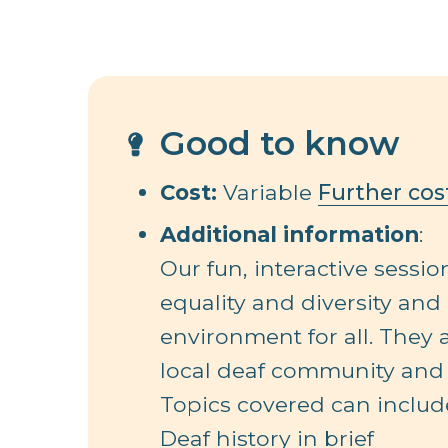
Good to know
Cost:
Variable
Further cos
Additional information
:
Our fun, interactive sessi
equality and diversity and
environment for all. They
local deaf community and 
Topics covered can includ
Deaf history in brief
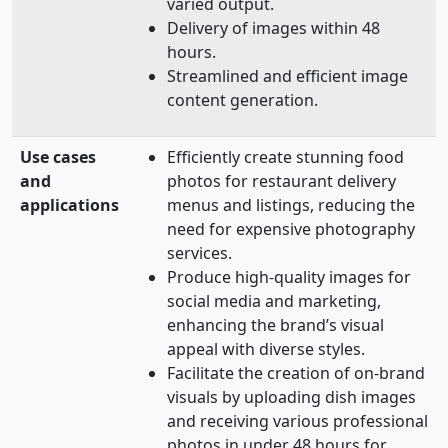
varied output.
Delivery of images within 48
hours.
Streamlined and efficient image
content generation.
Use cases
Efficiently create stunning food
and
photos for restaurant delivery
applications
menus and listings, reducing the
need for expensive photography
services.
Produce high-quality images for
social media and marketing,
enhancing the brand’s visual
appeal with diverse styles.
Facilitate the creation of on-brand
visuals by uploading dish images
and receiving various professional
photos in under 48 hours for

★ ★ ★ ★ ★

What you will do:
Please write the material out again exactly as shown above, minus any pictures.

Problem solution:
Good to know
Cost:
Variable
Further cos
Additional information
:
Our fun, interactive sessi
equality and diversity and
environment for all. They
local deaf community and 
Topics covered can includ
Deaf history in brief
varied output.
Delivery of images within 48
hours.
Streamlined and efficient image
content generation.
Use cases
Efficiently create stunning food
and
photos for restaurant delivery
applications
menus and listings, reducing the
need for expensive photography
services.
Produce high-quality images for
social media and marketing,
enhancing the brand’s visual
appeal with diverse styles.
Facilitate the creation of on-brand
visuals by uploading dish images
and receiving various professional
photos in under 48 hours for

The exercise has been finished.